Four states first tested this program. The first four partnership states were California, Indiana, New York, and Connecticut. They are known as the original partnership states. Today, most states have qualified policies available which help American families safeguard assets no matter how long their long-term care event lasts.
The Deficit Reduction Act of 2005 was signed into law by President George W. Bush. It gave the remaining states the legal authority to set up their own partnership programs. The law was intended to inspire and reward Americans who purchase qualified Long-Term Care Insurance by giving them an added layer of asset protection referred to as "asset disregard."
Dollar-for-Dollar Asset Protection
What you get with a Partnership Long-Term Care Insurance policy is "dollar-for-dollar asset protection," referred to as "asset disregard." Asset disregard means you have asset protection equal to the total amount of benefits paid by your policy.
The total amount of benefits paid to you, or on your behalf, under the policy may be disregarded for purposes of determining eligibility for long-term care Medicaid benefits. It also protects your estate from any subsequent recovery by the state for receipt of Medicaid-paid services.
Qualify for Medicaid's LTC Benefit Without Exhausting Assets
Under most circumstances, if you need Medicaid to pay for long-term health care services, you must satisfy the income and asset eligibility levels for Medicaid. For many, this means a spend-down of their assets before Medicaid will allow them to apply. With a partnership policy, the amount of assets that may be disregarded is equal to the amount of long-term care benefit paid out of the policy before the time you apply for Medicaid's long-term care benefit.

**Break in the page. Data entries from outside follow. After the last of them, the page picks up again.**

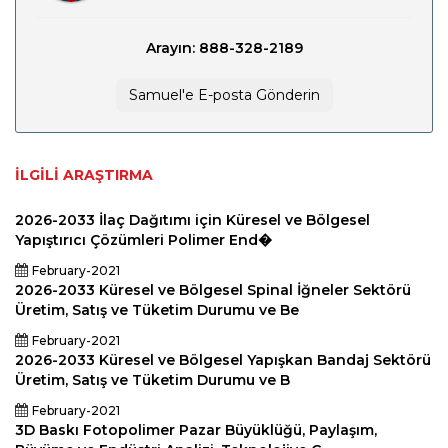
Arayın: 888-328-2189
Samuel'e E-posta Gönderin
İLGILI ARAŞTIRMA
2026-2033 İlaç Dağıtımı için Küresel ve Bölgesel
Yapıştırıcı Çözümleri Polimer End�
February-2021
2026-2033 Küresel ve Bölgesel Spinal İğneler Sektörü
Üretim, Satış ve Tüketim Durumu ve Be
February-2021
2026-2033 Küresel ve Bölgesel Yapışkan Bandaj Sektörü
Üretim, Satış ve Tüketim Durumu ve B
February-2021
3D Baskı Fotopolimer Pazar Büyüklüğü, Paylaşım,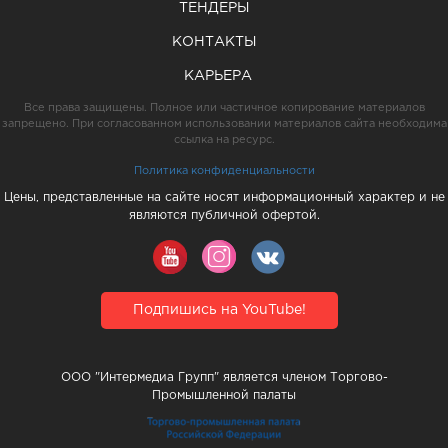
ТЕНДЕРЫ
КОНТАКТЫ
КАРЬЕРА
Все права защищены. Полное или частичное копирование материалов
запрещено. При согласованном использовании материалов сайта необходима
ссылка на ресурс.
Политика конфиденциальности
Цены, представленные на сайте носят информационный характер и не
являются публичной офертой.
Подпишись на YouTube!
ООО "Интермедиа Групп" является членом Торгово-
Промышленной палаты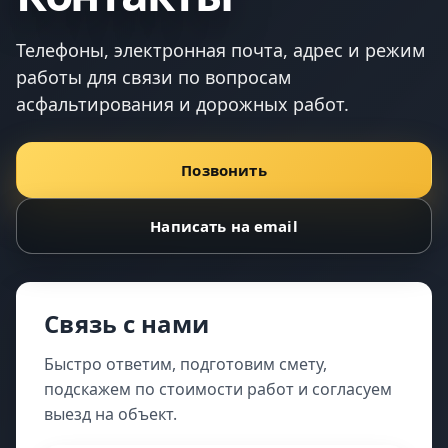
Телефоны, электронная почта, адрес и режим
работы для связи по вопросам
асфальтирования и дорожных работ.
Позвонить
Написать на email
Связь с нами
Быстро ответим, подготовим смету,
подскажем по стоимости работ и согласуем
выезд на объект.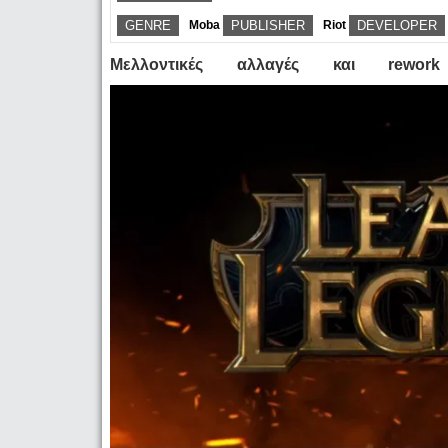
GENRE
Moba
PUBLISHER
Riot
DEVELOPER
Μελλοντικές αλλαγές και rewo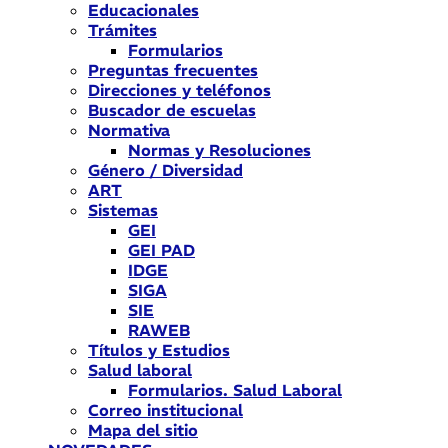
Educacionales
Trámites
Formularios
Preguntas frecuentes
Direcciones y teléfonos
Buscador de escuelas
Normativa
Normas y Resoluciones
Género / Diversidad
ART
Sistemas
GEI
GEI PAD
IDGE
SIGA
SIE
RAWEB
Títulos y Estudios
Salud laboral
Formularios. Salud Laboral
Correo institucional
Mapa del sitio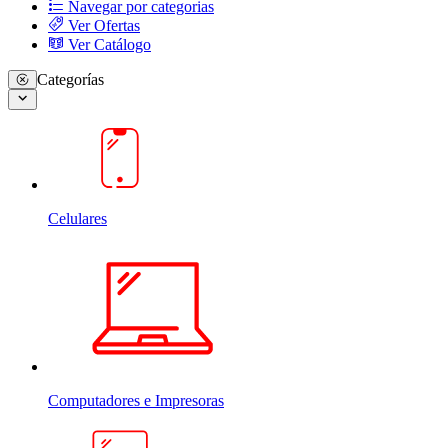
Navegar por categorias
Ver Ofertas
Ver Catálogo
Categorías
Celulares
Computadores e Impresoras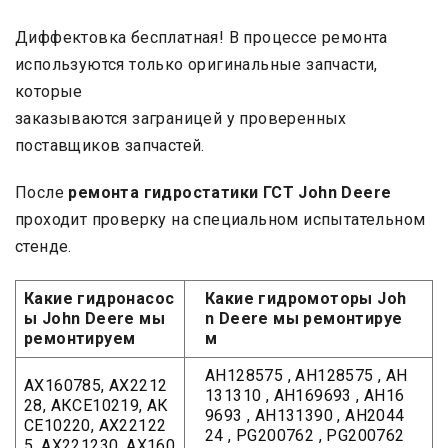
Диффектовка бесплатная! В процессе ремонта
используются только оригинальные запчасти,
которые
заказываются заграницей у проверенных
поставщиков запчастей.
После
ремонта гидростатики ГСТ John Deere
проходит проверку на специальном испытательном
стенде.
Какие гидронасос
Какие гидромоторы Joh
ы John Deere мы
n Deere мы ремонтируе
ремонтируем
м
AH128575 , AH128575 , AH
АХ160785, АХ2212
131310 , AH169693 , AH16
28, АКСЕ10219, АК
9693 , AH131390 , AH2044
СЕ10220, АХ22122
24 , PG200762 , PG200762
5, АХ221230, АХ160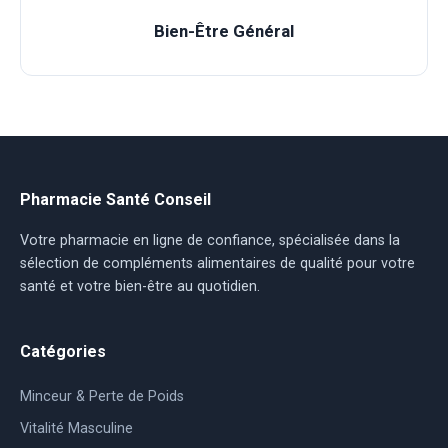
Bien-Être Général
Pharmacie Santé Conseil
Votre pharmacie en ligne de confiance, spécialisée dans la
sélection de compléments alimentaires de qualité pour votre
santé et votre bien-être au quotidien.
Catégories
Minceur & Perte de Poids
Vitalité Masculine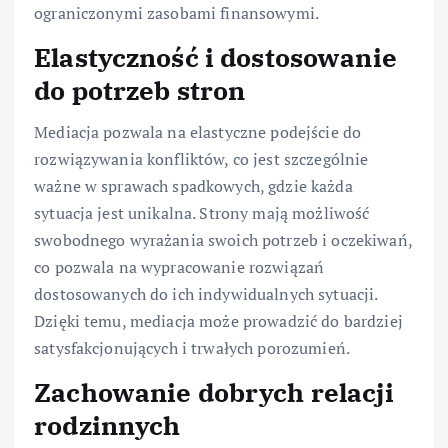
ograniczonymi zasobami finansowymi.
Elastyczność i dostosowanie
do potrzeb stron
Mediacja pozwala na elastyczne podejście do
rozwiązywania konfliktów, co jest szczególnie
ważne w sprawach spadkowych, gdzie każda
sytuacja jest unikalna. Strony mają możliwość
swobodnego wyrażania swoich potrzeb i oczekiwań,
co pozwala na wypracowanie rozwiązań
dostosowanych do ich indywidualnych sytuacji.
Dzięki temu, mediacja może prowadzić do bardziej
satysfakcjonujących i trwałych porozumień.
Zachowanie dobrych relacji
rodzinnych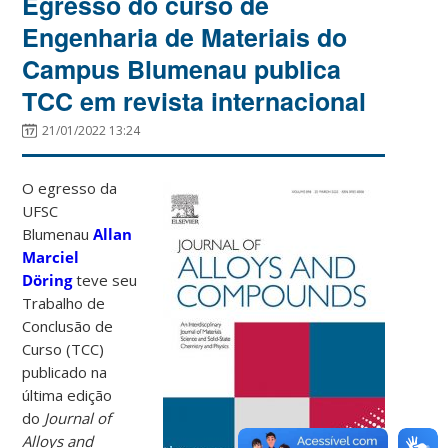
Egresso do curso de
Engenharia de Materiais do
Campus Blumenau publica
TCC em revista internacional
21/01/2022 13:24
O egresso da
UFSC
Blumenau
Allan
Marciel
Döring
teve seu
Trabalho de
Conclusão de
Curso (TCC)
publicado na
última edição
do
Journal of
Alloys and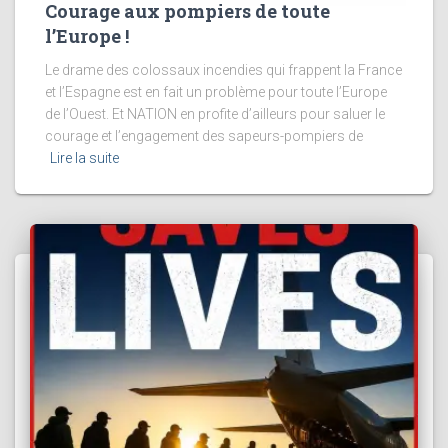
Courage aux pompiers de toute
l’Europe !
Le drame des colossaux incendies qui frappent la France
et l’Espagne est en fait un problème pour toute l’Europe
de l’Ouest. Et NATION en profite d’ailleurs pour saluer le
courage et l’engagement des sapeurs-pompiers de
Lire la suite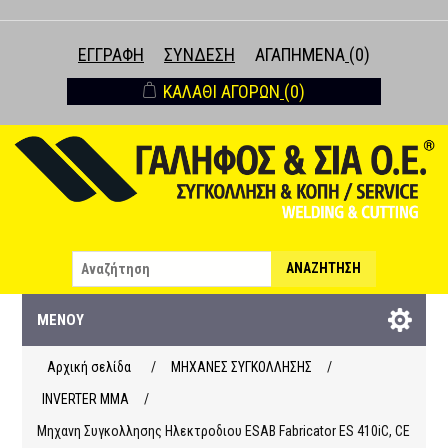
ΕΓΓΡΑΦΉ
ΣΎΝΔΕΣΗ
ΑΓΑΠΗΜΈΝΑ
(0)
ΚΑΛΆΘΙ ΑΓΟΡΏΝ
(0)
ΑΝΑΖΉΤΗΣΗ
ΜΕΝΟΎ
Αρχική σελίδα
/
ΜΗΧΑΝΕΣ ΣΥΓΚΟΛΛΗΣΗΣ
/
INVERTER MMA
/
Μηχανη Συγκολλησης Ηλεκτροδιου ESAB Fabricator ES 410iC, CE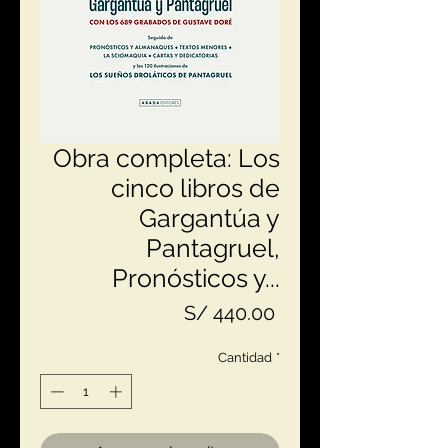
Obra completa: Los
cinco libros de
Gargantúa y
Pantagruel,
Pronósticos y...
Precio
S/ 440.00
Cantidad
*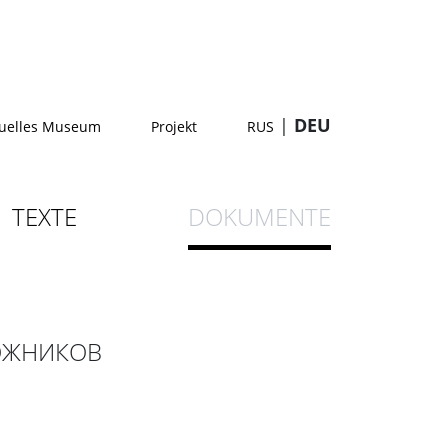
|
DEU
tuelles Museum
Projekt
RUS
TEXTE
DOKUMENTE
ОЖНИКОВ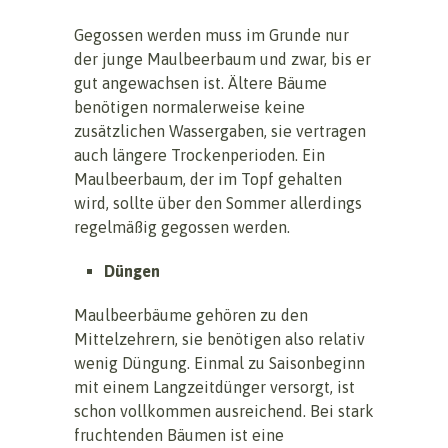
Gegossen werden muss im Grunde nur
der junge Maulbeerbaum und zwar, bis er
gut angewachsen ist. Ältere Bäume
benötigen normalerweise keine
zusätzlichen Wassergaben, sie vertragen
auch längere Trockenperioden. Ein
Maulbeerbaum, der im Topf gehalten
wird, sollte über den Sommer allerdings
regelmäßig gegossen werden.
Düngen
Maulbeerbäume gehören zu den
Mittelzehrern, sie benötigen also relativ
wenig Düngung. Einmal zu Saisonbeginn
mit einem Langzeitdünger versorgt, ist
schon vollkommen ausreichend. Bei stark
fruchtenden Bäumen ist eine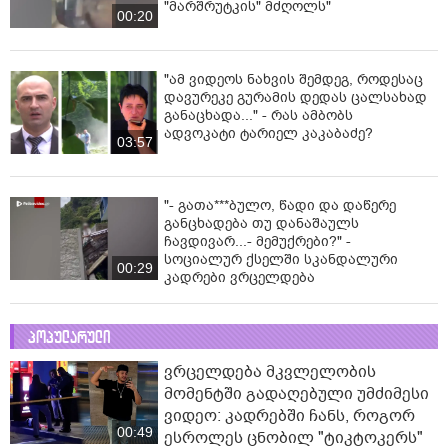
"მარშრუტკის" მძღოლს"
00:20
"ამ ვიდეოს ნახვის შემდეგ, როდესაც
დავურეკე გურამის დედას ცალსახად
განაცხადა..." - რას ამბობს
ადვოკატი ტარიელ კაკაბაძე?
03:57
"- გათა***ბულო, წადი და დაწერე
განცხადება თუ დანაშაულს
ჩავდივარ...- მემუქრები?" -
სოციალურ ქსელში სკანდალური
00:29
კადრები ვრცელდება
პოპულარული
ვრცელდება მკვლელობის
მომენტში გადაღებული უმძიმესი
ვიდეო: კადრებში ჩანს, როგორ
00:49
ესროლეს ცნობილ "ტიკტოკერს"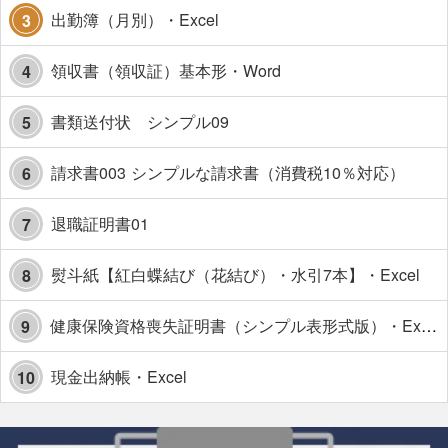
出勤簿（月別）・Excel
3
領収書（領収証）基本形・Word
4
書類送付状 シンプル09
5
請求書003 シンプルな請求書（消費税10％対応）
6
退職証明書01
7
熨斗紙【紅白蝶結び（花結び）・水引7本】・Excel
8
健康保険資格喪失証明書（シンプル表形式版）・Excel【見本付き】
9
現金出納帳・Excel
10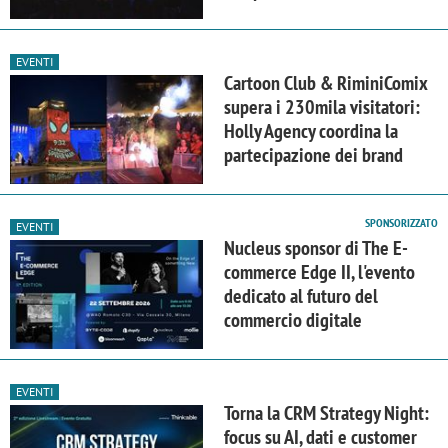
EVENTI
Cartoon Club & RiminiComix
supera i 230mila visitatori:
Holly Agency coordina la
partecipazione dei brand
SPONSORIZZATO
EVENTI
Nucleus sponsor di The E-
commerce Edge II, l'evento
dedicato al futuro del
commercio digitale
EVENTI
Torna la CRM Strategy Night:
focus su AI, dati e customer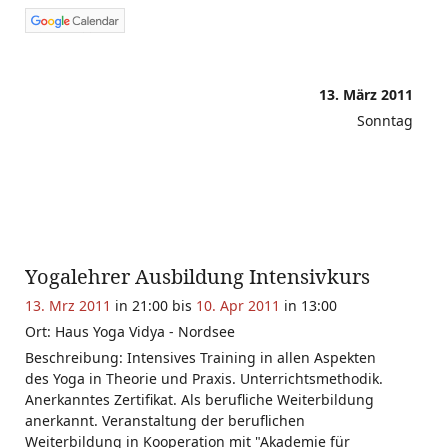
13. März 2011
Sonntag
Yogalehrer Ausbildung Intensivkurs
13. Mrz 2011
in 21:00
bis
10. Apr 2011
in 13:00
Ort: Haus Yoga Vidya - Nordsee
Beschreibung: Intensives Training in allen Aspekten
des Yoga in Theorie und Praxis. Unterrichtsmethodik.
Anerkanntes Zertifikat. Als berufliche Weiterbildung
anerkannt. Veranstaltung der beruflichen
Weiterbildung in Kooperation mit "Akademie für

This will allow you to receive coverage under Medicaid's long-term care benefit without first exhausting most of your assets. Furthermore, the amount that may be shielded from estate recovery would be equal to the amount of assets disregarded for purposes of eligibility for long-term care Medicaid benefits.
These plans require certain inflation benefit features, among other requirements, to qualify as a partnership policy. For many people, the extra asset protection is a crucial ingredient to safeguard assets from the high costs of extended long-term care.
Required Inflation Benefits
The required inflation benefits for partnership plans are as follows:
- Individuals age 60 or younger must have "annual compound inflation protection."
- Individuals at least age 61 but younger than age 76 must have some type of inflation protection. This need not be automatic annual compounded increases; it could be simple inflation rate increases, a guaranteed purchase option, or some other form of inflation protection.
- Individuals age 76 or older must be offered an inflation protection option, but they are not required to purchase that option.
See if your state participates in the Partnership Program - Compare State's Long-Term Care Details | LTC News.
If you own a Partnership Long-Term Care Insurance policy and move, all Partnership states other than California will honor the dollar-for-dollar asset protection.
This reciprocity is a desirable feature with Long Term Care Partnership Policies, as some people may decide to relocate in future years.
Only Available with Traditional LTC Insurance
Partnership benefits are available with traditional Long-Term Care Insurance. Hybrid LTC policies do NOT qualify under Partnership rules. Not all traditional policies have been filed by the insurance company to be Partnership certified.